GP de Grande Bretagne - Barrichello : "J'ai toujours la flamme"

Eurosport - dim, 06 juil 21:41:00 2008

Trois ans après, Rubens Barrichello (Honda) a retrouvé le podium, à Silverstone. Avec un bonheur intact. "J'aime ce sport, j'adore la vitesse, je ne peux vivre sans ça", a dit le vétéran de 36 ans, 259 courses au compteur.

2008 British GP BMW Heidfeld Honda Barrichello - 0

C'est votre premier podium pour Honda, votre premier aussi depuis 2005 (alors pour Ferrari)...

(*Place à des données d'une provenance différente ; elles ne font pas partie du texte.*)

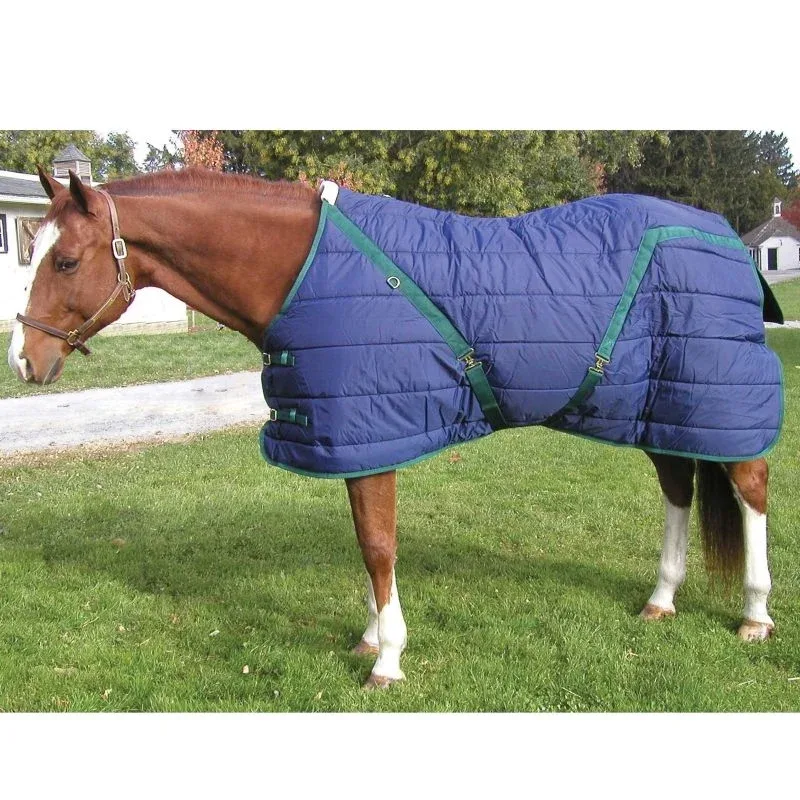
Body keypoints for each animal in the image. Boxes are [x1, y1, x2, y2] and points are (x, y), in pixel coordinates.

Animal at [7, 166, 780, 689]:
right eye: (33, 248)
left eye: (66, 260)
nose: (23, 360)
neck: (308, 269)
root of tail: (720, 233)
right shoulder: (353, 437)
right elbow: (364, 545)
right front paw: (369, 638)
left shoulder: (372, 438)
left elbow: (378, 548)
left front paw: (388, 660)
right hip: (663, 405)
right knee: (679, 487)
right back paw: (660, 600)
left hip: (717, 398)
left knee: (750, 487)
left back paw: (755, 615)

Rubens Barrichello : C'est fantastique. Je n'ai jamais perdu foi en moi, en ma vitesse et en tout le reste. Evidemment, c'est un jour de chance, dûe à la météo. Ça me tombe apparemment toujours dessus, car j'adore conduire sur le mouillé. Mais ce fût une course parfaite. Nous avons eu un petit problème au pit stop, je suis resté en place - je pense que j'avais déjà l'essence- et l'équipe ne m'a tout simplement pas laissé repartir (tout de suite). Je pense que c'était la très bonne décision de prendre les 'maxi pluie' car j'ai pu dépasser à l'intérieur ou à l'extérieur, et c'était magique. C'était la bonne décision car je suis sorti à Club et j'ai presque fini dans le mur. "Club" et "Abbey" étaient les virages les plus difficiles. J'ai dit aux gars : je prends les 'maxi pluie'.

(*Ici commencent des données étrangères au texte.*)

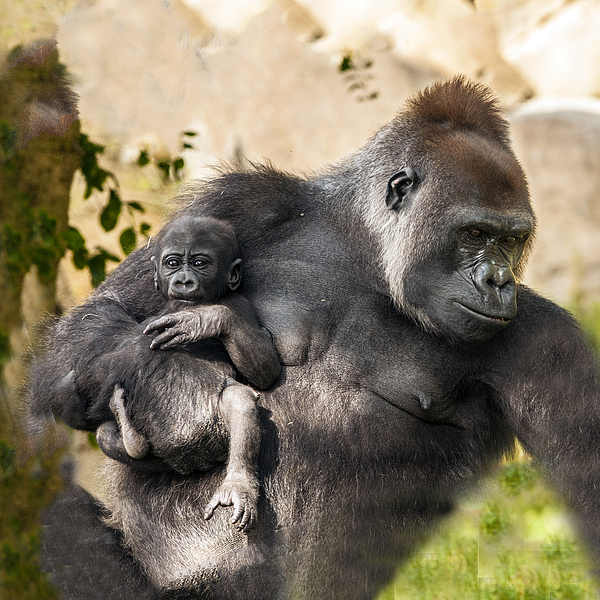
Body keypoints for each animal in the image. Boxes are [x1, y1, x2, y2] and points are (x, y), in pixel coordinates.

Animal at [95, 214, 282, 528]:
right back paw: (132, 437)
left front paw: (203, 320)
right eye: (172, 262)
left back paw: (238, 485)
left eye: (199, 263)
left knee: (238, 401)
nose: (183, 280)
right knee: (105, 434)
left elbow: (266, 371)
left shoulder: (241, 305)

Qu'est-ce que représente ce podium pour vous, comparé à là où vous étiez il y a dix-huit mois ?

R.B. : Le team sait que - et peut-être que d'autres ne le savent pas à l'extérieur - que j'ai toujours la flamme. Je me sens jeune, si souris face aux problèmes, je travaille plus. Je ressens ça. J'aime ce sport, j'adore la vitesse, je ne peux vivre sans ça. C'est pas que je veuille montrer ça à Ross [Brawn, directeur technique] mais je suis toujours dans le coup physiquement. Je sais que j'ai la vitesse et je veux encore courir. Je veux profiter de cette chance de remercier - dédier en fait - cette course à mon fiston Eduardo, car hier il a vu combien c'était difficile d'être 16e et il a dit "Papa, je vais prier pour qu'il pleuve et que tu arrives sur le podium demain". C'est magique !

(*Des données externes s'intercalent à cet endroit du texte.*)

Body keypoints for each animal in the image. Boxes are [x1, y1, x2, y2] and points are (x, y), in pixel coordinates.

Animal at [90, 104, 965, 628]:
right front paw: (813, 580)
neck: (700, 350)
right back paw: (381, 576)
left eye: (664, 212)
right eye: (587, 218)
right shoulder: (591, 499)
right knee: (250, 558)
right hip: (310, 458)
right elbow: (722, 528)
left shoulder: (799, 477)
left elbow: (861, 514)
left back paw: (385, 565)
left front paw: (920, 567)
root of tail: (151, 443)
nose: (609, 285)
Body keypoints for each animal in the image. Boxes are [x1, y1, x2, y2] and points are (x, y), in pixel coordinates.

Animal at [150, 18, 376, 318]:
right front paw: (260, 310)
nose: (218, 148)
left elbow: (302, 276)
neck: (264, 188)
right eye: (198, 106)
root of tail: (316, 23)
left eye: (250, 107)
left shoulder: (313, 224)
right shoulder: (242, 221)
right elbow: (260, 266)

Vous et la pluie à Silverstone, ça semble aller ensemble !

R.B. : En 2003, c'était sec mais l'eau et moi ça ne s'explique pas. Pour être honnête, je n'étais pas bon sous la pluie lors de ma première course. Je n'étais pas bon du tout en karting et je me rappelle la suite : il pleuvait à Interlagos et j'ai roulé en slicks pour apprendre la pluie. J'ai fait ça pendant une demi-journée et j'ai remis des "pluie" sur mon kart. J'étais devenu le maître, c'était incroyable !

Lewis Hamilton interrompu l'interview et demande : "C'était en quelle année ?"

R.B. : Oh la la, ne me demande pas ça, tu n'étais pas né ! C'était en 1982 ! Tu vois, je suis toujours jeune. J'adore la pluie et je pense que c'est juste un état d'esprit. Parfois, les gens regardent des situations qu'ils n'aiment pas et jugent que c'est déjà fichu, agissent sous une mauvaise influence. En fait, il faut prendre les choses comme elles viennent. Aujourd'hui, c'était très dur au début en raison de la visibilité, pour revenir de derrière. A un moment, j'ai roulé sur la ligne blanche et je suis parti en tête-à-queue. Mon coéquipier est sorti à Club. Après ça, un petit problème nous a fait perdre plus de 20 secondes au pit. Et ça m'a coûté une marche du podium. C'était mineur mais il faut savoir ce que c'était. Mais la décision de prendre les bons pneus au bon moment a été fantastique. J'avais tout sous contrôle. Une fois, j'ai presque percuté le mur à Club, alors j'ai décidé de chausser des 'maxi pluie'. Les gars m'ont dit que ça ne serait peut-être que pour cinq tours, mais c'était possible de gagner dix secondes par tour, et c'est ce que j'ai fait. J'étais tellement plus rapide que les autres. Je devais juste soigner mes trajectoires a ça a fantastiquement bien marché.

Et la suite ?

R.B. : Ce podium arrive au bon moment. Je n'ai pas l'intention de prendre ma retraite. Je m'arrêterai uniquement si je n'ai pas de proposition. Mais mon intention est de rester chez Honda. Je n'ai pas encore de contrat mais je me sens jeune. J'adore la course, plus que jamais. Le jour où je me sentirai moins rapide que lors de ma première course, à Kyalami (ndlr : Grand Prix d'Afrique du Sud 1993), je m'arrêterai.